O crescimento do setor de serviços em 2013 está projetado em 2,6% para este ano - também uma redução significativa ante a previsão anterior de 3,1%. No âmbito dos componentes domésticos da demanda agregada, o BC ressaltou a elevação, de 4% para 6,1%, na projeção para a Formação Bruta de Capital Fixo (FBCF), que mede os investimentos do País.

A projeção para o consumo do governo passou de 2,8% para 2,4%. Já em relação ao componente externo da demanda agregada, a variação anual das exportações foi revista em -1,7 ponto porcentual, para 2,8%. Essa alteração, de acordo com o BC, está em linha com o observado no primeiro trimestre, e com estatísticas disponíveis sobre o segundo trimestre.

A expansão das importações foi também revisada, de 7% para 7,6%. A contribuição da demanda interna para a expansão do PIB em 2013 é estimada em 3,4 pp e a do setor externo, em -0,7 pp. 

Inflação. Apesar do compromisso do governo Dilma Rousseff com a queda da inflação, o IPCA deve encerrar este ano com uma taxa maior do que a verificada no ano passado. A projeção de IPCA subiu de 5,7% para 6% ao final de 2013, no cenário de referência. Em 2012, segundo ano do governo Dilma, o IPCA fechou em 5,84%. Ao longo deste ano, o presidente do BC, Alexandre Tombini, e o ministro da Fazenda, Guido Mantega, prometeram em várias ocasiões uma inflação menor em 2013 do que em 2012. A queda da inflação também foi uma promessa da presidente Dilma.

O BC elevou de 5,1% para 5,2% a projeção de IPCA acumulado em 12 meses ao final de 2014 no cenário de mercado.
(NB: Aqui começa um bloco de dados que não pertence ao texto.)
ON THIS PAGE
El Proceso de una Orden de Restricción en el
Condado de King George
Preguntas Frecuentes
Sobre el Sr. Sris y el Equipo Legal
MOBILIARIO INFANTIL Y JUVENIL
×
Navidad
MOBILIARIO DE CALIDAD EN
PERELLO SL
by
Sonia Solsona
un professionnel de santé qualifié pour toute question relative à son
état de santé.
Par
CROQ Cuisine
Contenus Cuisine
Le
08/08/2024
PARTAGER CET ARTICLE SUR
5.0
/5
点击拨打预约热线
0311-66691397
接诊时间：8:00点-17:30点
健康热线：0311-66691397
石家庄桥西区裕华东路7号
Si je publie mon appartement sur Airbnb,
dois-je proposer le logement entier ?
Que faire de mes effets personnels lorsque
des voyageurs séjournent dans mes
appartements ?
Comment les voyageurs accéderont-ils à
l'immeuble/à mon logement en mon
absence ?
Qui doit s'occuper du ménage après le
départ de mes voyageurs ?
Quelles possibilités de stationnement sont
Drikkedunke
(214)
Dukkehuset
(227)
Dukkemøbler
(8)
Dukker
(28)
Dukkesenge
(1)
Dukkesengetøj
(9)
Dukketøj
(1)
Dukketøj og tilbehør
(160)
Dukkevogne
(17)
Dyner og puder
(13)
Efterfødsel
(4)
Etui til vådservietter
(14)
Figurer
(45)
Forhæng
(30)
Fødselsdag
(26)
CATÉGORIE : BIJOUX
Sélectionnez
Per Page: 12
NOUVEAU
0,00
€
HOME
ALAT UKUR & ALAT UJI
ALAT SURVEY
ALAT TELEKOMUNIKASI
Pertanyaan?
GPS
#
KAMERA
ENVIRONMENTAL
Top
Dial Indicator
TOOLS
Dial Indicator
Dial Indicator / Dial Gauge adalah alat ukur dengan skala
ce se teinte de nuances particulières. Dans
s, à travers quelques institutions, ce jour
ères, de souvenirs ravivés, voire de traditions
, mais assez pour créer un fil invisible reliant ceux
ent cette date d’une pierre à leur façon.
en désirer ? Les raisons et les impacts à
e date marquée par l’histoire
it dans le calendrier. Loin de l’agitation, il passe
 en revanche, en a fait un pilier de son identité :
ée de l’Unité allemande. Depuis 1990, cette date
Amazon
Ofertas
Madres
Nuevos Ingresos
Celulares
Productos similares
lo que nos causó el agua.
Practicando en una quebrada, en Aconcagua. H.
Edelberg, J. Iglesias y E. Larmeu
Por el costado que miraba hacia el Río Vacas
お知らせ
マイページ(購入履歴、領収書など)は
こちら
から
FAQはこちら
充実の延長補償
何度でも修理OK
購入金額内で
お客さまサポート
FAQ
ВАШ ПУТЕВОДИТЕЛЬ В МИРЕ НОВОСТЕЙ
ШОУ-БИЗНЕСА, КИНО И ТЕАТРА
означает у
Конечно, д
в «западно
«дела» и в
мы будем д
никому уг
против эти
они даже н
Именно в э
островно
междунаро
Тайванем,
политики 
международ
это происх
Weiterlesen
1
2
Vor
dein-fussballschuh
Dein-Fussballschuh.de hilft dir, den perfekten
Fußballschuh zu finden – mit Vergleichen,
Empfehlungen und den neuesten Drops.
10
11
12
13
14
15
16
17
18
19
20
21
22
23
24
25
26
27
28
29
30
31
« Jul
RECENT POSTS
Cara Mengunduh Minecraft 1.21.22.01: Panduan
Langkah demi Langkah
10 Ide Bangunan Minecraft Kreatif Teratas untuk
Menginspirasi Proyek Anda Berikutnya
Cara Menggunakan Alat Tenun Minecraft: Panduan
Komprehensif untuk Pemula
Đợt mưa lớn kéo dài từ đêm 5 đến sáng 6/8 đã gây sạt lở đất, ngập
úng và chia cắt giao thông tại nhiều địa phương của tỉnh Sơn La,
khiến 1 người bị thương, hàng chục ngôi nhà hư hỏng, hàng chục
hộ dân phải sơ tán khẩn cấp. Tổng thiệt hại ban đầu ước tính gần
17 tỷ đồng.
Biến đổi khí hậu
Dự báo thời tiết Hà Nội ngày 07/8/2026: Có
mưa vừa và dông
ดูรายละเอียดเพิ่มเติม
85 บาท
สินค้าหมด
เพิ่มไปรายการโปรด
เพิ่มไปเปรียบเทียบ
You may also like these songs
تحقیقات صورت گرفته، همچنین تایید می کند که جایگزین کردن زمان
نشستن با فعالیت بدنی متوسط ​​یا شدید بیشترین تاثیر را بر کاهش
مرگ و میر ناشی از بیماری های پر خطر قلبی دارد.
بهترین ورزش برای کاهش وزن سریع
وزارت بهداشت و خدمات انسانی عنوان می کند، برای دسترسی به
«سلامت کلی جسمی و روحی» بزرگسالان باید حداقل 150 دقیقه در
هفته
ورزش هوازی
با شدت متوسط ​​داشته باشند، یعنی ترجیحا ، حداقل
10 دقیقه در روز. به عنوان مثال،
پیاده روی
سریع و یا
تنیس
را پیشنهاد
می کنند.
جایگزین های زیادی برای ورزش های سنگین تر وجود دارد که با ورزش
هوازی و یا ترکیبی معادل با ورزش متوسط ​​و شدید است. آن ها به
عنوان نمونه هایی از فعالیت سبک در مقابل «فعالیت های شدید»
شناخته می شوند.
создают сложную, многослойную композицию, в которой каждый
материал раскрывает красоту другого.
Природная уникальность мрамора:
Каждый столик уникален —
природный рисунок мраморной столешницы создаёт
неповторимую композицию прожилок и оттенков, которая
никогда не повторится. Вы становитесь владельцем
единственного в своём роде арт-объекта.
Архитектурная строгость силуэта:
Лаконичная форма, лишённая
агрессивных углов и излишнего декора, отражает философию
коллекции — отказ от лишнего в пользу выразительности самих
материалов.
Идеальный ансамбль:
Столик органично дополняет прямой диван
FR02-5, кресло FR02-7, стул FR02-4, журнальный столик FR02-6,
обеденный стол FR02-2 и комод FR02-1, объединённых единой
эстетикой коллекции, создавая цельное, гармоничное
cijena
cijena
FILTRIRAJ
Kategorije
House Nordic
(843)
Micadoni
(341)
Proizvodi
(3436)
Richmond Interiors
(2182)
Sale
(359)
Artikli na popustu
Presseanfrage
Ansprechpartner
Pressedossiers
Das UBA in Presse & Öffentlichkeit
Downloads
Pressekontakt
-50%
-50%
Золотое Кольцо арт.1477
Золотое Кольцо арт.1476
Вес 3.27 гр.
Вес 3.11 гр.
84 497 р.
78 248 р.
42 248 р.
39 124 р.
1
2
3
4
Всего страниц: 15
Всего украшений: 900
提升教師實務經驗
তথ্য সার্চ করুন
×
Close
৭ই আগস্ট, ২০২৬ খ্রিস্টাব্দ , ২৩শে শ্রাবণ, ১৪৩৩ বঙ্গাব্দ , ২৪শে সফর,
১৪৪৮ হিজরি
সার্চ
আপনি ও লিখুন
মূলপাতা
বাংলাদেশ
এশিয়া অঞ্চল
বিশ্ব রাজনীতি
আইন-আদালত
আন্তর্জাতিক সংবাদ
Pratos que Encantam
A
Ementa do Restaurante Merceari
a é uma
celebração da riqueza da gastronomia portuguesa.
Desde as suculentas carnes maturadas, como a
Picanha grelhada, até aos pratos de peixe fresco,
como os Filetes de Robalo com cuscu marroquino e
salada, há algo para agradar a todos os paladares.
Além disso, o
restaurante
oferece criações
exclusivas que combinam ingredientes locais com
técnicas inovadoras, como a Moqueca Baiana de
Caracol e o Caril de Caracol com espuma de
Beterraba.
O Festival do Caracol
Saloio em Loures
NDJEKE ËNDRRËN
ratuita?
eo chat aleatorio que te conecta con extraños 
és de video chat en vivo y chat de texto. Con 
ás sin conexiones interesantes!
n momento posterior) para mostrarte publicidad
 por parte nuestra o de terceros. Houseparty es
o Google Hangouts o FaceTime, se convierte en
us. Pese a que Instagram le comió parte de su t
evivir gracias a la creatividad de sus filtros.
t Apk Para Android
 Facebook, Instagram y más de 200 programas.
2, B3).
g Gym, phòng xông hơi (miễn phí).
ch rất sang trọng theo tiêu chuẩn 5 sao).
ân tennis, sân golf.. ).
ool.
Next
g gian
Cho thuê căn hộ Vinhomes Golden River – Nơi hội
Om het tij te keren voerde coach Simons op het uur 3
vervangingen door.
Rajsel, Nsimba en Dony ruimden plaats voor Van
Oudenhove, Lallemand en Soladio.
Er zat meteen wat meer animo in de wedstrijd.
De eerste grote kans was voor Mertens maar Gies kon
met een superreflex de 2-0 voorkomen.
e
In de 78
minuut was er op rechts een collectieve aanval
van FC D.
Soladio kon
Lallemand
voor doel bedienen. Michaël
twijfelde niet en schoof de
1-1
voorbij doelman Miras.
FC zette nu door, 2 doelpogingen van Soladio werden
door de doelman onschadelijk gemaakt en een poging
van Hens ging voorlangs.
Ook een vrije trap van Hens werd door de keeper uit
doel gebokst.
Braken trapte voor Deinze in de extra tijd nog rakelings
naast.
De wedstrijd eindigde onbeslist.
Essa projeção se encontra abaixo do cenário de referência, que prevê o IPCA em 5,4% ao final do ano que vem. Para 2013, a projeção do cenário de mercado ficou estável em 5,8%. O IPCA, pelas estimativas do BC, vai fechar o segundo trimestre acima do teto da meta, em 6,8%. O teto da meta de inflação é de 6,5%. A inflação recuará para 6,3% no terceiro trimestre.

Em 2014, a projeção parte de 5,6% no primeiro trimestre e se desloca para 5,2%, mantendo-se nesse patamar nos quatro trimestres seguintes. No segundo trimestre de 2015, a projeção encontra-se em 5,3%. Nesse cenário, a probabilidade estimada de a inflação ultrapassar o limite superior do intervalo de tolerância da metam em 2013 caiu de 25% para 21%. Para 2014, a chance de estouro passou de 26% para em torno de 25%.

Dólar. O Banco Central passou a usar uma cotação para o dólar de R$ 2,10, segundo o Relatório Trimestral de Inflação. No documento anterior, de março, o parâmetro utilizado no cenário de referência era de R$ 1,95. Essa nova cotação tem como data de corte, conforme o relatório, o dia 7 de junho. Nessa data, o dólar comercial fechou em R$ 2,1380 na BM&F e em R$ 2,1360, no balcão.